Indoctrination to Terror

Two days after the attack, Hamas released a re-enactment video, said Avni. “They had actors get on a bus and ‘shoot’ another actor who was playing my father, and one playing a terrorist. They put it out to educate young children how to do terror attacks like that. And it got tens of millions of views,” said Avni.

 “An entire generation of kids grew up watching these movies all day long. Now they’re indoctrinated. It’s a culture of terror and death from kindergarten, summer camps, elementary schools, in high schools, in universities, anywhere children spend time.”

Abu Ganem, a resident of East Jerusalem who held an Israeli residency card, was tried in the District Court in Jerusalem, and sentenced to three life sentences. “He admitted to it, and there was no question that he and the other were both members of Hamas. He expressed zero remorse for what he had done,” said Avni.
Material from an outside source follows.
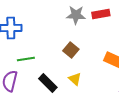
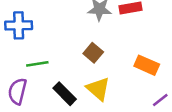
yellow triangle: (75, 79) -> (98, 89), size x1.5

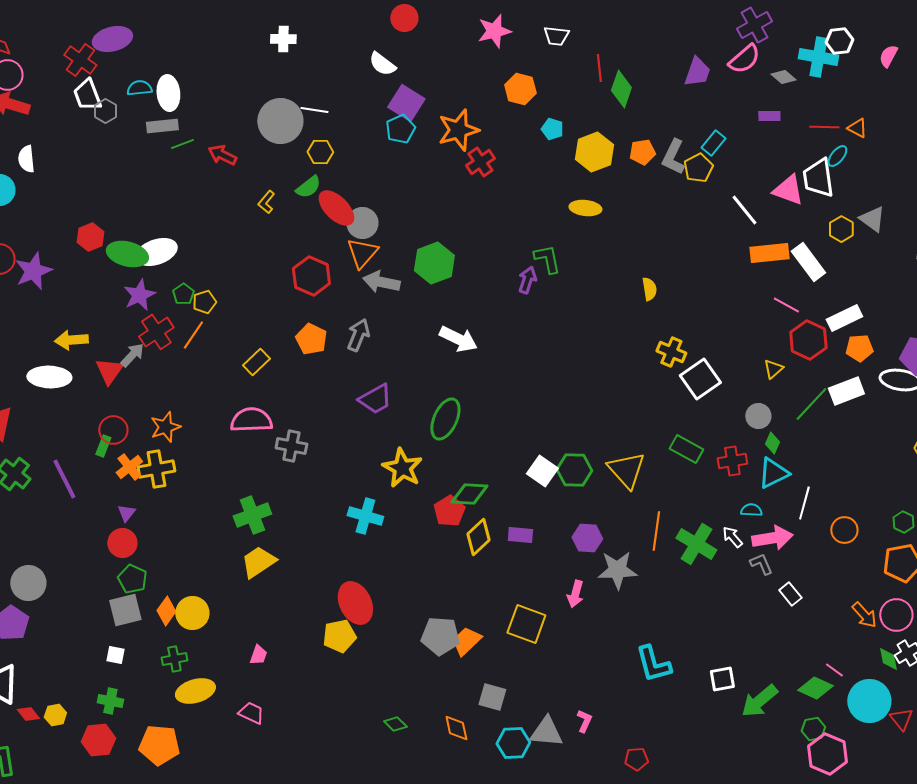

A History of Prisoner Exchanges

Avni recalls the first time he expressed how adamantly he was against lopsided hostage deals.

Right after his family moved to Israel, a major prisoner exchange deal took place in May 1985, called the Jibril Agreement. “I remember telling my mother at the time – I was just about to enlist in the army – that if I ever get taken prisoner, don’t exchange any terrorists for me. It’s clear that they’re just going to come back and murder more people.”

The Jibril deal took place between the Israeli government and the Popular Front for the Liberation of Palestine – General Command. Israel released 1,150 prisoners. In return, Israel received three prisoners captured during the First Lebanon War: Yosef Grof, Nissim Salem, and Hezi Shai.

The deal included the release of several high-profile prisoners including Ahmed Yassin, a Gazan Muslim Brotherhood leader who later became the spiritual leader of Hamas and Ziyad al-Nakhalah, who was serving a life sentence and later became the leader of Palestinian Islamic Jihad.

It set a precedent for future exchanges, including the Gilad Shalit prisoner exchange in 2011, where 1,027 Palestinian and Israeli Arab prisoners were released in exchange for one IDF soldier.

Yahya Sinwar, the mastermind behind the October 7, 2023 Hamas massacre, was released as part of the Shalit exchange. Avni saw this as epitomizing a long line of wrongful thinking amongst Israelis and the country’s elites.

Terrorists Do Not Play by Western rules


Avni said that in the past four decades, he watched Israeli leadership “become enamored with being accepted in the West, in a similar way that I watched lots of my Jewish friends in America trying to play both sides.Hamas are “like the Nazis, pure evil and sometimes it’s hard for the Western mind to grasp this.”

“But there is no reasoning with these people,” Avni said, referring to terrorists. “There is no negotiation. Their end goal is to destroy us, to destroy Israel, and for most of them, to take over the West, as well. So that’s ideological. You have to destroy them before they destroy you.” In the time he ran a finance business with thousands of clients across the Arab world, he noticed that their culture respected strength, and “abused weakness,” and he believes the time has come for Israel and her allies to be “strong handed with terrorists.”